Cette mission illustre clairement l’orientation panafricaine de la politique étrangère algérienne. Ces dernières années, Alger a multiplié les initiatives auprès des pays du Sahel ainsi que de l’Afrique centrale et orientale, avec l’ambition de devenir un hub énergétique et technologique continental.

Le choix du Mozambique comme partenaire s’explique par des atouts communs : richesses naturelles, accès stratégique aux routes maritimes et volonté partagée de renforcer l’autonomie industrielle. Si les perspectives sont prometteuses, elles s’accompagnent de défis structurels. Les infrastructures du Mozambique restent insuffisantes, surtout dans le nord du pays, où se concentrent les grands projets gaziers.
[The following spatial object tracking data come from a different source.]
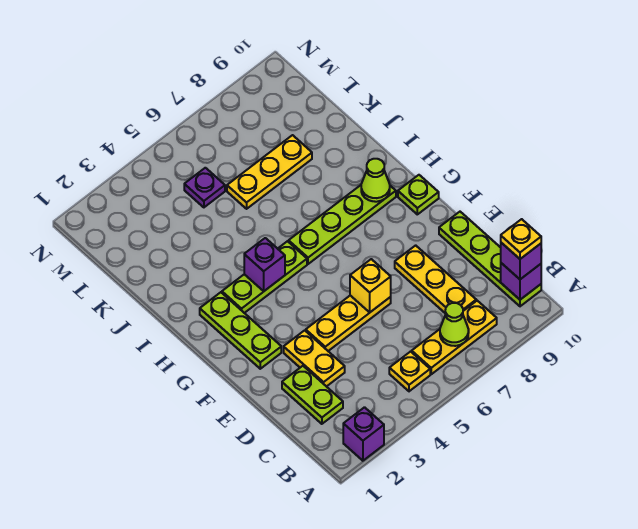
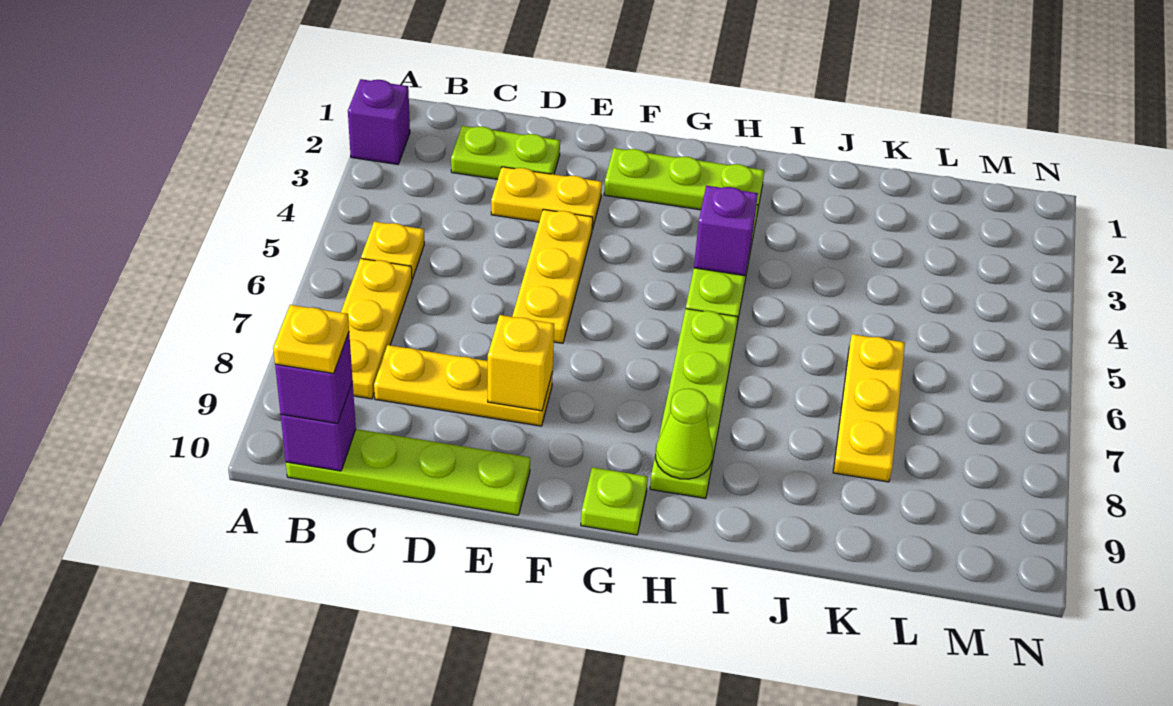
lime cone B7 level 2 -> none
yellow brick E6 level 2 -> yellow brick E8 level 2
purple plate L5 level 1 -> none

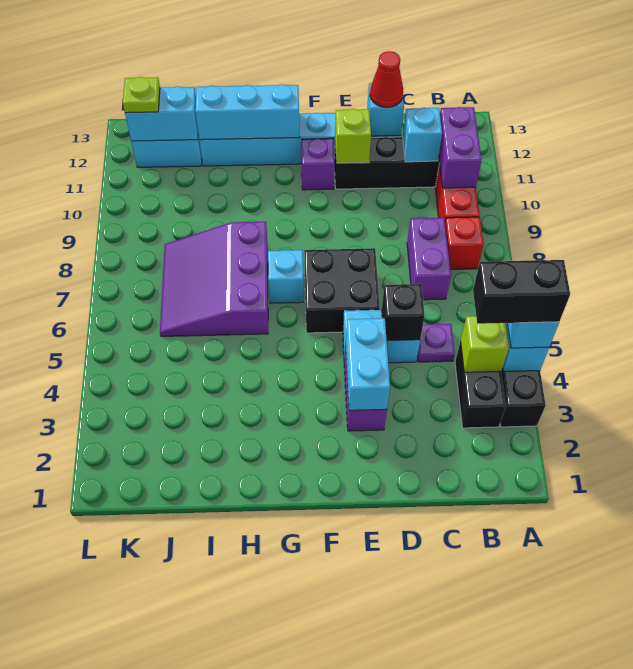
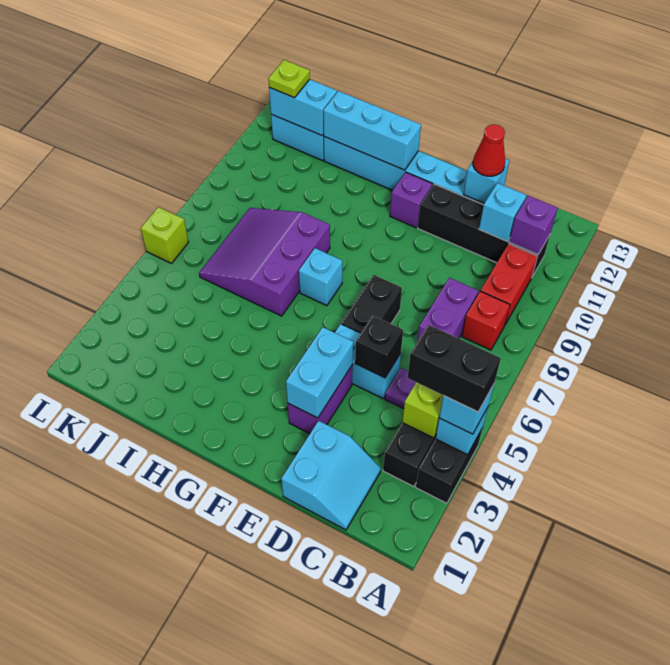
purple brick B10:B11 level 2 -> purple brick B11 level 2
none -> cyan slope C1:D2 level 1 top D
black brick E6:F7 level 1 -> black brick E6:E7 level 1
lime brick E11 level 2 -> lime brick L6 level 1

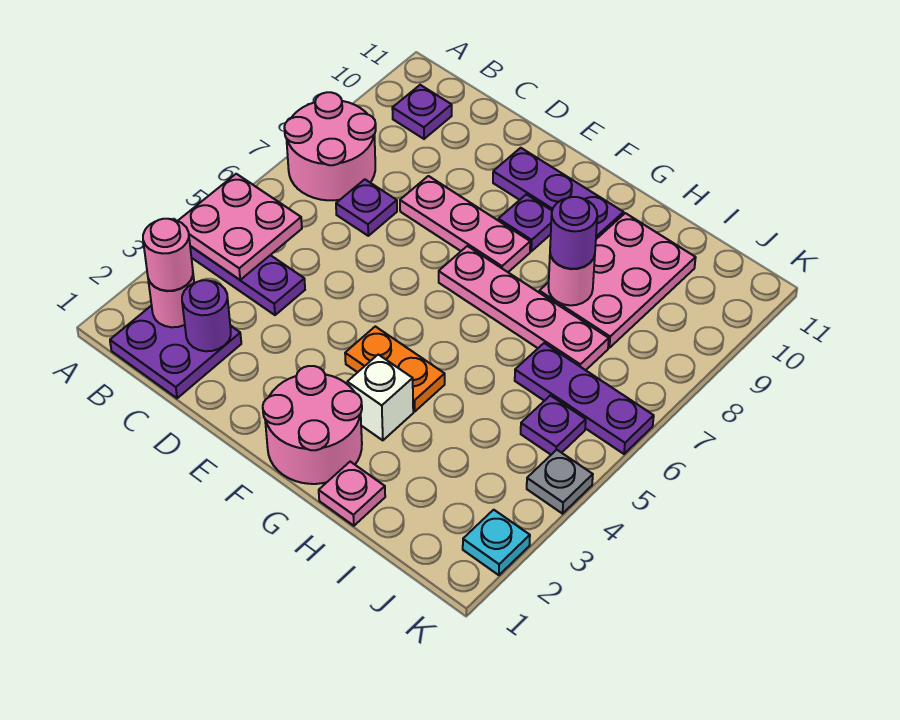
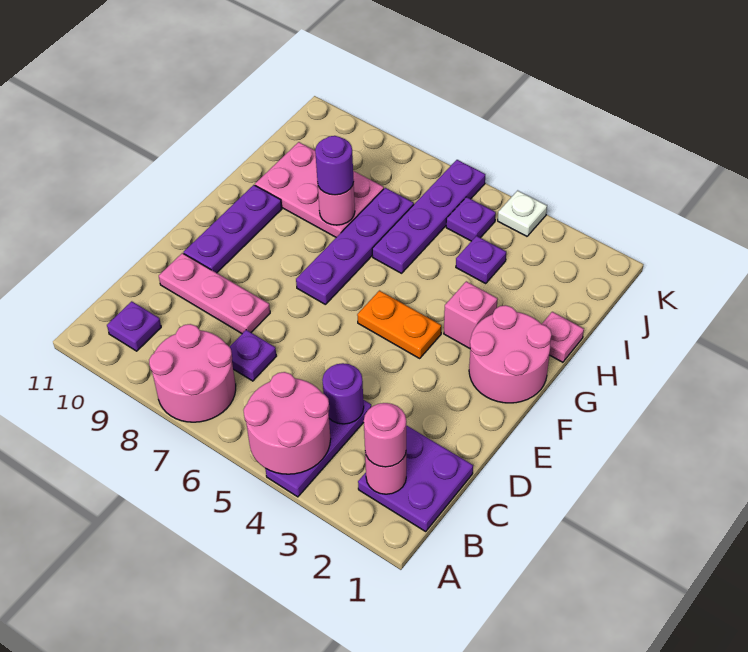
pink plate A4:B5 level 2 -> pink round brick A4:B5 level 2
purple round brick C2 level 2 -> purple round brick C4 level 2
pink plate D8:F8 level 1 -> pink plate D8:D10 level 1
orange plate F4:G4 level 1 -> orange plate F4:F5 level 1
pink plate F7:I7 level 1 -> purple plate F7:I7 level 1
purple plate F9 level 1 -> purple plate I4 level 1
white brick G3 level 1 -> pink brick G3 level 1
purple plate I6:K6 level 1 -> purple plate H6:K6 level 1
cyan plate K2 level 1 -> none
grey plate K4 level 1 -> white plate K4 level 1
L’instabilité dans la province de Cabo Delgado représente un autre frein majeur à surmonter pour sécuriser les investissements.

Toutefois, la présence d’entreprises publiques algériennes solides pourrait renforcer la résilience de ces projets et réduire la dépendance vis-à-vis des institutions financières occidentales et des multinationales.

En misant sur un dialogue fondé sur la confiance mutuelle, le respect et la vision à long terme, l’Algérie et le Mozambique envoient un message fort : le développement du continent africain peut se construire par des partenariats intra-africains ambitieux.

Si les projets annoncés voient le jour, cette coopération pourrait devenir un exemple concret de la mise en œuvre de l’agenda panafricain — une intégration économique réelle, un partage de savoir-faire technologique et un renforcement de la souveraineté collective des nations africaines.